TAMPA, Fla. — A recent notable job cuts are only a temporary setback for a space industry that is expected to see significant growth in workforce and revenues, according to participants in the Space Foundation’s quarterly investment discussion on April 8.
According to Kelli Ogborn, vice president of space commerce and entrepreneurship at the Space Foundation, employment in the private space sector has risen about 30% over the past five years, compared to less than 10% for the overall United States workforce. She stated this during the 39th Space Symposium in Colorado Springs.
However, the employment situation is not as positive in other parts of the space sector.
Ogborn mentioned that NASA’s Jet Propulsion Laboratory announced in February that it would lay off 530 employees, which is about 8% of its staff, due to budget uncertainty for 2024.
Justin Cadman, co-CEO of Quilty Space, a research and consulting firm, emphasized the importance of seeing NASA’s workforce problems in a broader context.
Based on Quilty Space data, government investment in space has grown significantly over the last five years, at a compound annual growth rate (CAGR) of around 10%, globally and in the United States.
“So in that context, the recent budget pressure is just a short-term issue in the long-term growth trend,” Cadman said.
He also mentioned that about $4 billion of venture capital was invested in space companies in 2023, which is significantly higher than just 10 years ago.
“The growth we're seeing is quite widespread,” Cadman added, “and I think it reflects the long-term trend, despite some temporary setbacks.”
Ian Christensen, director of private sector programs for the Secure World Foundation, stated that the expansion efforts of major commercial space companies such as SpaceX, Blue Origin, and Amazon’s Project Kuiper are creating more opportunities for workers to move between organizations.
According to Ogborn of the Space Foundation, the space economy is currently valued at $546 billion and is expected to grow by at least 41% to $772 billion by 2027.
Commercial assistance
Cadman mentioned during the panel that based on history, ongoing pressure on U.S. government space budgets will likely be more focused on the civil sector than on national security.
He expects the U.S. government to continue seeking innovation in the commercial market to address funding challenges.
Cadman also highlighted the increase in funding for the DoD’s Defense Innovation Unit in the latest defense spending bill, which aims to identify commercial technologies with military applications, emphasizing the importance of leveraging the features of the capitalist economy and deep capital markets in partnership with the government.
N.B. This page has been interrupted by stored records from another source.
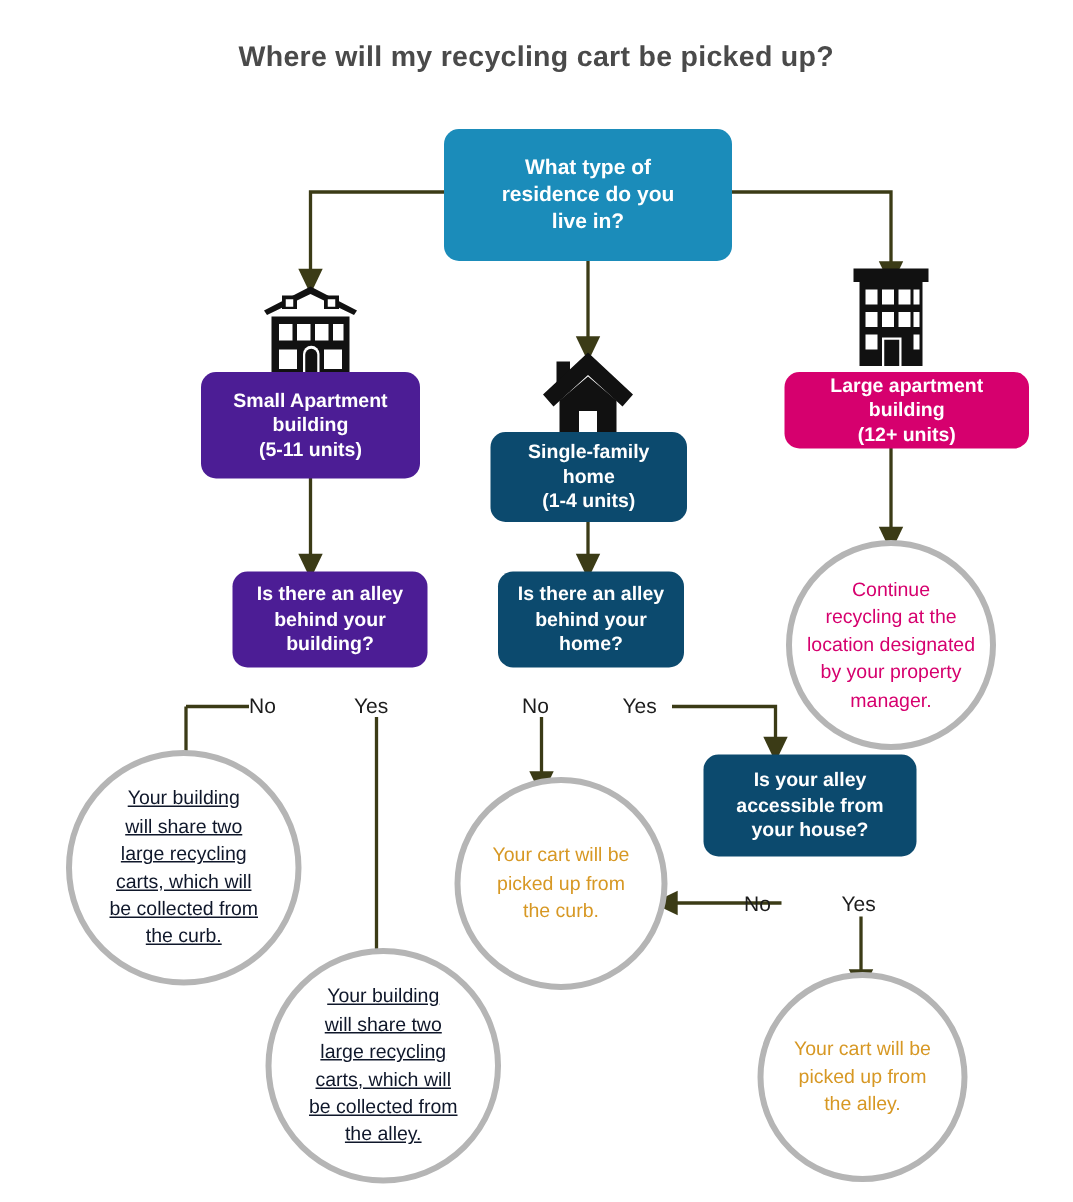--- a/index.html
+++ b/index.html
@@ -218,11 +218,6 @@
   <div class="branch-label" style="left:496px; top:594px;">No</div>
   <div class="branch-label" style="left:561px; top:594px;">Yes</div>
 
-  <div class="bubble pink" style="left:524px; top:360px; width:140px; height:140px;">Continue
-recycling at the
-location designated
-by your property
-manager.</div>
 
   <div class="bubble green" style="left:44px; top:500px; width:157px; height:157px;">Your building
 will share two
“So the idea is that, by leveraging the features of our capitalist economy with entrepreneurial actors and deep capital markets, government can form a partnership that is more than the sum of its parts — and particularly in a constrained budgetary environment, it’s critical to be able to leverage that,” he said.
“That’s the way that I see a path forward to ensure ongoing space superiority.”
The U.S. government's capability to use a diverse group of local creators is also a strong point compared to other space countries.
China can quickly gather resources and focus them in one direction, Cadman said, but being able to utilize “innovation, entrepreneurial spirit, capital markets … can surpass anything that an authoritarian state can throw at you.